La cour d’appel précise ensuite que ces dispositions distinguent « le sol et les eaux sans distinguer au sein des eaux, les eaux maritimes, les eaux de surface ou les eaux souterraines, de sorte que si l’article L. 541-4-1 précise que ne sont pas soumis aux dispositions du présent chapitre les sols non excavés, y compris les sols pollués non excavés et les bâtiments reliés aux sols de manière permanentes », il ne peut être lu, ainsi que le fait la société SHELL France comme excluant l’application de ces mêmes dispositions aux eaux souterraines ».
Par ailleurs, l’ensemble de ces dispositions s’appliquent sans préjudice des dispositions spéciales concernant les ICPE ; elles ne font pas échec à la responsabilité que toute personne encourt en raison des dommages causés à autrui notamment du fait de la gestion des déchets qu’elle a détenus ou transportés ou provenant de produits qu’elle a fabriqués.
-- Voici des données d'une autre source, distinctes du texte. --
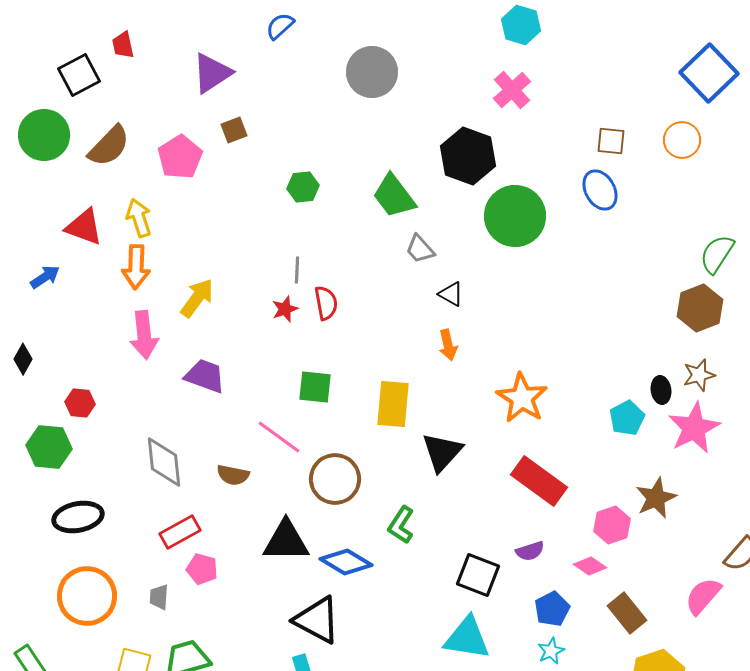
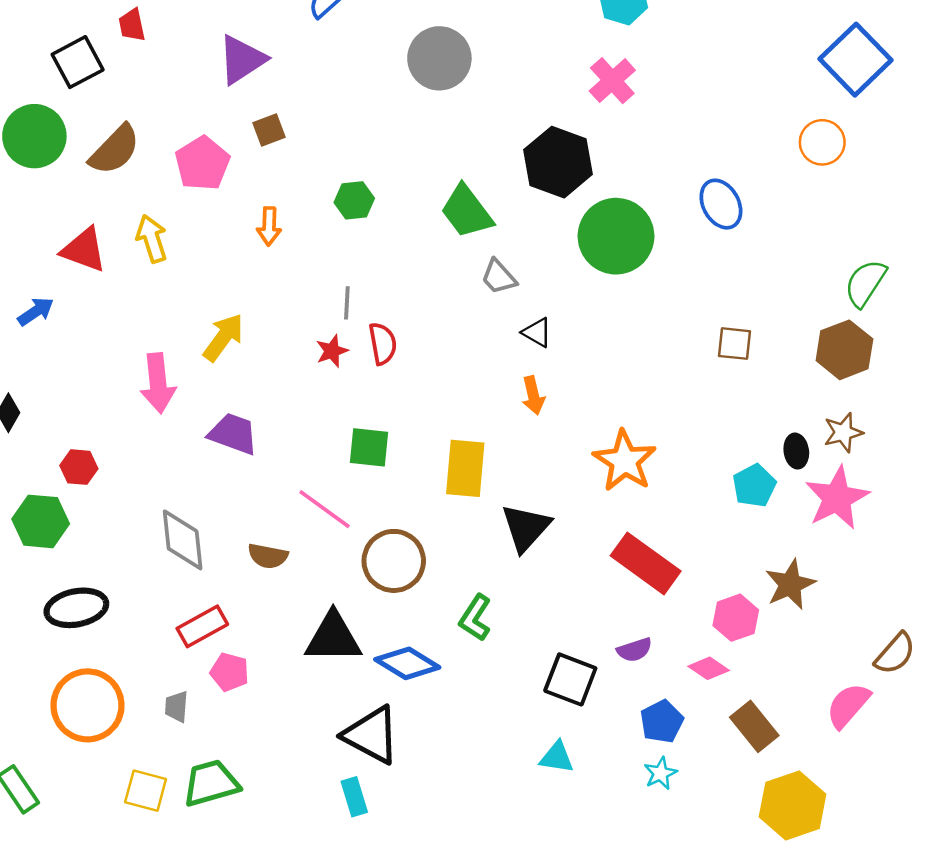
brown square: (611, 141) -> (735, 344), moved
orange arrow: (136, 267) -> (269, 226), moved, size x0.7
cyan triangle: (467, 638) -> (557, 757), size x0.6

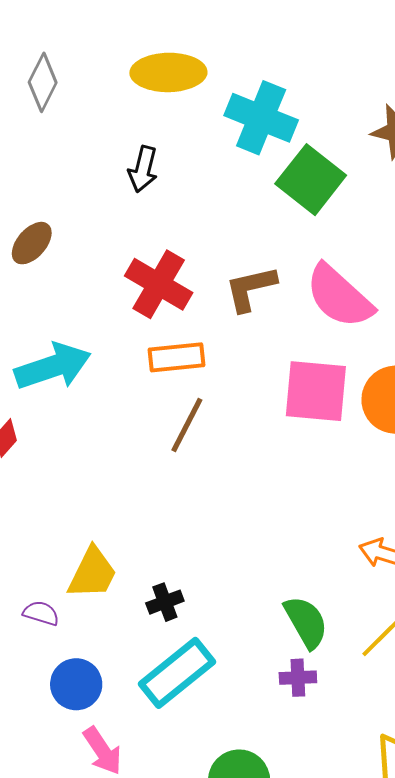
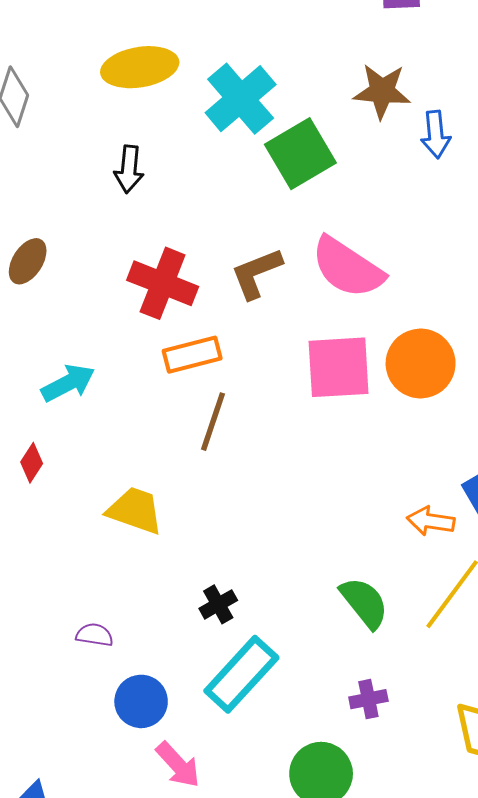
cyan cross: (261, 118) -> (241, 99), turned 36
green square: (311, 180) -> (300, 154), turned 30
cyan arrow: (53, 366) -> (68, 383), size x0.7
yellow trapezoid: (92, 573) -> (135, 510), moved, turned -88
purple cross: (298, 678) -> (368, 699), moved

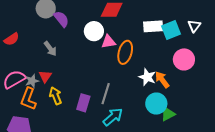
En pratique, il faut donc retenir que ces dispositions préservent expressément la possibilité d’engager la responsabilité de toute personne sans exclure l’exploitant ou l’ancien exploitant d’une ICPE en raison des dommages causés à autrui du fait de la gestion des déchets.
Dès lors, les sociétés appelantes sont donc fondées à invoquer les dispositions des articles L. 541-1 et suivants du Code de l’environnement tant pour les déchets de la décharge de déchets toxiques dite « le Merlon » que pour les PFAS.
La Cour d’appel décide ainsi d’infirmer le jugement :
- en ce qu’il a reçu la société Shell France en ses demandes d’irrecevabilité, pour prescription de l’action en responsabilité délictuelle au titre de l’article 1382 ancien du code civil, des demandes indemnitaires portant sur la pollution aux PFAS et sur la pollution des terres dites du Merlon ;
- en ce qu’il a débouté les sociétés du groupe LyondellBasell de leurs demandes au titre de la zone de la raffinerie, dite zone de la Vaïne, et des pollutions résultant des anciennes unités sur la garantie de passif environnemental annexée au contrat de cession du 11 janvier 2008.
Shell France est ainsi condamnée à verser plus de 16,9 millions d’euros au titre :
- de la responsabilité délictuelle pour les pollutions aux PFAS et du Merlon ;
- et de la garantie de passif environnemental pour les pollutions de la zone de la Vaïne est des anciennes unités chimiques.
Ce fut l’occasion pour la Cour de rappeler que la prescription quinquennale prévue à l’article 2224 du Code civil court à compter de la découverte de la pollution et non de sa survenance.
Cet arrêt apporte plusieurs enseignements importants en matière de responsabilité environnementale.
Il rappelle tout d’abord que l’ancien exploitant d’une ICPE peut être tenu responsable des pollutions historiques même après la cessation de son activité notamment sur le fondement de sa responsabilité délictuelle.
La Cour affirme également que les eaux souterraines polluées peuvent être qualifiées de déchets au sens des articles L. 541-1 et suivants du Code de l’environnement dès lors qu’elles sont abandonnées ou destinées à l’être.
Enfin, la décision reconnaît pleinement l’effet de la garantie de passif environnemental annexée au contrat de cession de 2008 obligeant ainsi Shell à rembourser les dépenses de pollution passées et à prendre en charge les coûts futurs sous réserve de justification.
Tout cela souligne la nécessité d’une vigilance accrue lors de la rédaction et de la négociation des clauses contractuelles en particulier celles relatives aux passifs environnementaux.